In junior high, only the boys were allowed to take shop class, while only the girls took Home Economics. Before Pat could even consider launching her first protest, the problem resolved itself when hers was the first year where the classes were open to both genders. “I was the only girl in shop class. I made a wooden wine rack, which I still have.”

School offered further freedom when Pat attended University of Western Ontario, and then finally moved to Windsor for law school.
“When I came to Windsor, there was a Women’s Commissioner on Student Council to be a voice for women’s issues. There was just one problem: the position was vacant. Eventually, I filled it myself.”

One issue Pat tackled was that all official University of Windsor documents were written in the male-dominant language. There was backlash when she advocated for gender-neutral language.
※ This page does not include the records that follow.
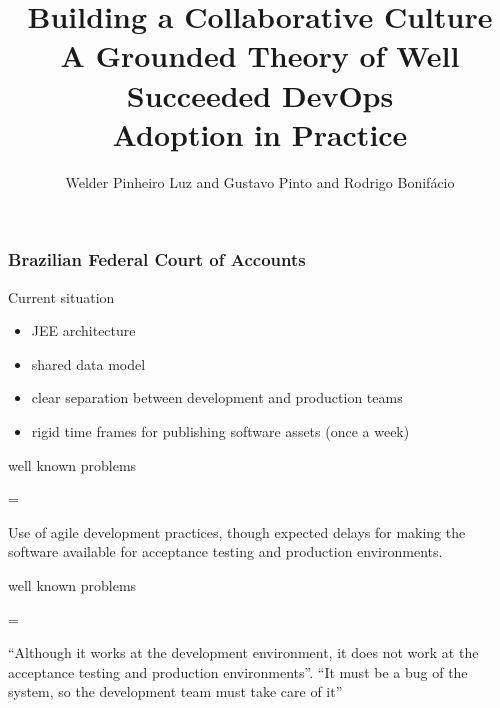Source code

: \documentclass{beamer}
\title{Building a Collaborative Culture \\ A Grounded Theory of Well Succeeded DevOps \\ Adoption in Practice}
\author{Welder Pinheiro Luz and Gustavo Pinto and Rodrigo Bonif\'{a}cio}
\newenvironment{warning}
  {\par\begin{mdframed}[linewidth=1pt,linecolor=celestialblue]%
    \begin{list}{}{\leftmargin=1cm
                   \labelwidth=\leftmargin}\item[\Large\danger]}
               {\end{list}\end{mdframed}\par}
\begin{document}
\begin{frame}
 \titlepage
\end{frame}

\begin{frame}

\end{frame}


\begin{frame}
  \frametitle{Brazilian Federal Court of Accounts}

  \begin{block}{Current situation}
  \begin{itemize}
    \item JEE architecture 
    \item shared data model
    \item clear separation between development and production teams
    \item rigid time frames for publishing software assets (once a week)  
  \end{itemize}
  \end{block}
  
\end{frame}

\begin{frame}
  \begin{center}
    \begin{huge}
      well known problems 
    \end{huge}
  \end{center}
  \pause
  
  \begin{warning}
    Use of agile development practices, though expected delays
    for making the software available for acceptance
    testing and production environments. 
  \end{warning}
  
\end{frame}


\begin{frame}
  \begin{center}
    \begin{huge}
      well known problems 
    \end{huge}
  \end{center}
  \pause
  
  \begin{warning}
    ``Although it works at the development environment, it does not
      work at the acceptance testing and production environments''. \pause
      ``It must be a bug of the system, so the development team must
      take care of it'' 
  \end{warning}
  
\end{frame}
\end{document}
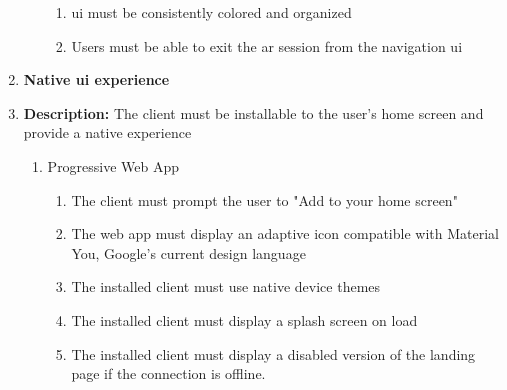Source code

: \documentclass[thesis]{fputhesis}
\begin{document}
\begin{body}
\begin{enumerate}
\begin{enumerate}
\begin{enumerate}
            \item[\textbullet] \acrshort{ui} must be consistently colored and organized
            \item[\textbullet] Users must be able to exit the \acrshort{ar} session from the navigation \acrshort{ui}
        \end{enumerate}
    \end{enumerate}
    \item \textbf{Native \acrshort{ui} experience}
    \item[] \textbf{Description:} The client must be installable to the user's home screen and provide a native experience
    \begin{enumerate}
        \item[\textbullet] Progressive Web App
        \begin{enumerate}
            \item[\textbullet] The client must prompt the user to "Add to your home screen"
            \item[\textbullet] The web app must display an adaptive icon compatible with Material You, Google's current design language
            \item[\textbullet] The installed client must use native device themes
            \item[\textbullet] The installed client must display a splash screen on load
            \item[\textbullet] The installed client must display a disabled version of the landing page if the connection is offline.
        \end{enumerate}
    \end{enumerate}
\end{enumerate}
\filbreak

\end{body}
\end{document}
“I said, ‘OK, since you’ve done it this way for fifty years, how about we use female-dominant language for the next fifty years, and then go to gender neutral?’” Pat recalls. “Suddenly, gender-neutral language was just fine.”

The next issue Pat highlighted were the sexist materials published by the Engineering Department. Once again, there was backlash to her efforts and she hit a brick wall.

On December 6, 1989, Marc Lépine entered the École Polytechnique de Montréal (where he was a student) and perpetrated the deadliest mass shooting in Canadian history—murdering 14 women, most of them engineering students—before committing suicide. In his suicide note, he confessed his intention was to kill the feminists who had ruined his life.

“That sobered a lot of people up,” Pat says.

Resistance to women’s issues still pervades. “If you don’t think we need a women’s movement,” Pat says, “then look at our local newspaper.”

There are the sins of Harvey Weinstein and the quickly growing revolution that is the #metoo movement. The Associated Press recently reported the number of sexual assaults at the U.S. Military Academy, West Point, doubled during the last school year. And in Windsor, Ontario, premier Kathleen Wynne cancelled a town hall meeting at the Caboto Club after learning about the club’s policy that only allows full-voting membership to men.

“We think other people see the world as we do,” Pat says. “That’s why the Women’s March last year was so important—it brought so many different people together.”

Recalling it a year later, Pat says, “There was a sense of sisterhood, brotherhood, humanity, of caring about people. There wasn’t a single arrest.

“Once you meet people and talk to them, it is harder to sit behind a computer screen and troll them. We have to talk to each other. We put labels on people we don’t know. The women on the bus were as diverse as society. Our politics were not the same, but our goal was: equality for all people.”